Ich habe insgesamt ein gutes Jahr Citalopram genommen und hatte eigentlich keine Nebenwirkungen – allerdings hatte ich auch nicht wirklich den Eindruck, dass sie gegen meine Depression wirken
Eher kam mir das wie ein Placebo vor – in der schlimmsten Zeit hatte ich das Gefühl, was dagegen zu nehmen. Und allein das hat schon geholfen. Parallel dazu habe ich aber eine Therapie gemacht und mein SD-Problem wurde behandelt. Alles zusammen hat dann der Depression den Garaus gemacht.
Inwieweit mein Hypopara Einfluss auf mein seelisches Wohlbefinden hat, vermag ich nicht wirklich zu sagen. Ich erinnere mich allerdings, als mein Ca noch in der Klinik ganz weit unten war (1,5xx) , da stand ich total neben wir, war wie betäubt und teilnahmslos. Dieser Zustand hätte auf Dauer sicher mit einer Depression „verwechselt“ werden können.
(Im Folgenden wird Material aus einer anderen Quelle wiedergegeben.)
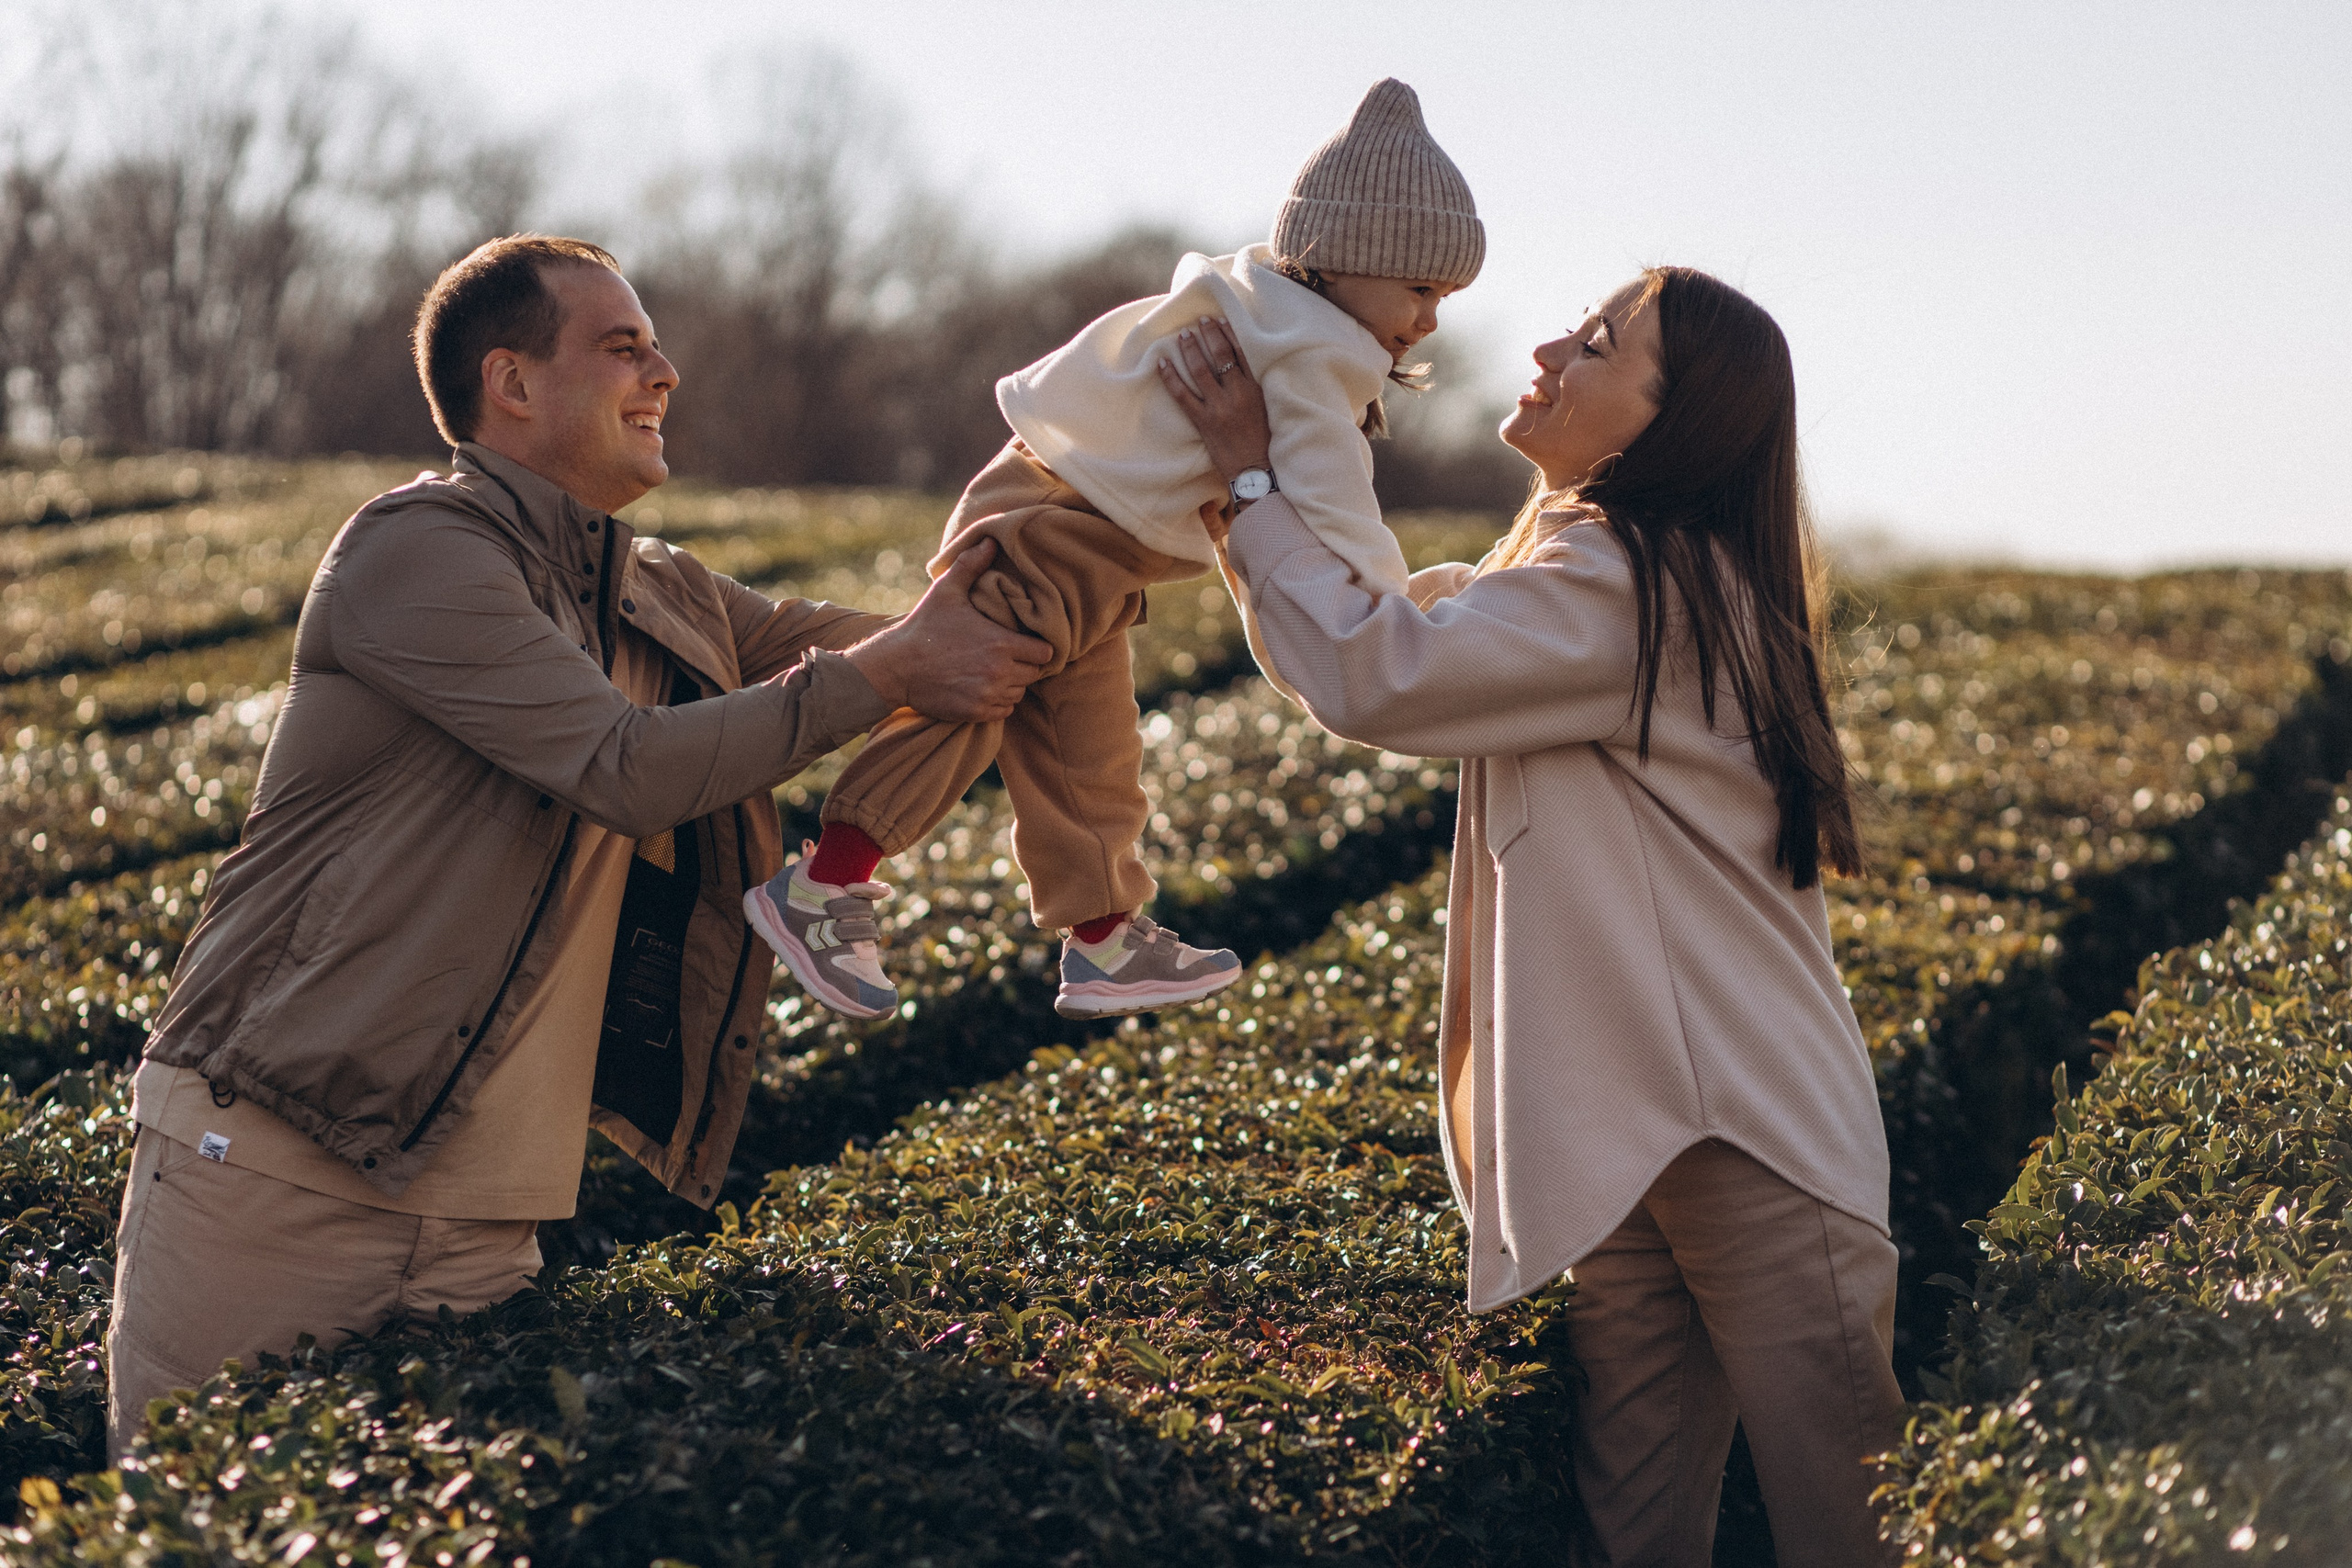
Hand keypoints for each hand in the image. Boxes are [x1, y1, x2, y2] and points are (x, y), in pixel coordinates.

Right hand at [843, 540, 1051, 721]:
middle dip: (1025, 665)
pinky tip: (983, 687)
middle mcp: (1000, 672)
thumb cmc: (924, 626)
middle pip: (1034, 674)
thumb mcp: (947, 590)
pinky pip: (1003, 711)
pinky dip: (998, 702)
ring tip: (994, 671)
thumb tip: (991, 540)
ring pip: (1019, 693)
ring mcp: (988, 695)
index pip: (1045, 652)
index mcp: (1002, 643)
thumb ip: (972, 565)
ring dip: (1012, 684)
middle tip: (1008, 656)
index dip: (1038, 647)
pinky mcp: (976, 712)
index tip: (1025, 642)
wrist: (895, 666)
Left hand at [1156, 317, 1273, 489]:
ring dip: (1190, 350)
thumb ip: (1253, 386)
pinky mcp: (1204, 422)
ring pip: (1200, 371)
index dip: (1228, 333)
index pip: (1241, 353)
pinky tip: (1161, 363)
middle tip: (1199, 320)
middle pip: (1220, 355)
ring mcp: (1219, 408)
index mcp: (1256, 389)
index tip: (1218, 319)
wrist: (1254, 471)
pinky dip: (1170, 378)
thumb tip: (1238, 364)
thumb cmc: (1263, 441)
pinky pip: (1182, 395)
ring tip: (1182, 336)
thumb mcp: (1266, 408)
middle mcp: (1238, 394)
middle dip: (1209, 334)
sie bräuchte mich nur alle zwei bis drei Tage abstauben, und könnte ansonsten tun und lassen, was sie will.
😆 😆 😆
Das hört sich für mich in der Tat eher nach dem von mir oben geschilderten „Zustand mit zu wenig Ca“ an. Ich fühlte mich mit Depression ganz anders. Ich habe meinem Mann die Ohren voll geheult, war total verzweifelt und hilflos, wußte nicht, wie ich den Tag überstehen soll. Auch das Grübeln und die negativen Gedanken hatte ich bis zum Exzess. Und ein paar Mal hatte ich auch den Gedanken, wie schön es wäre, wenn einfach alles vorbei wäre…. Boah, ich mag gar nicht mehr daran denken 
Ich wünsche Euch allen eine gute Nacht!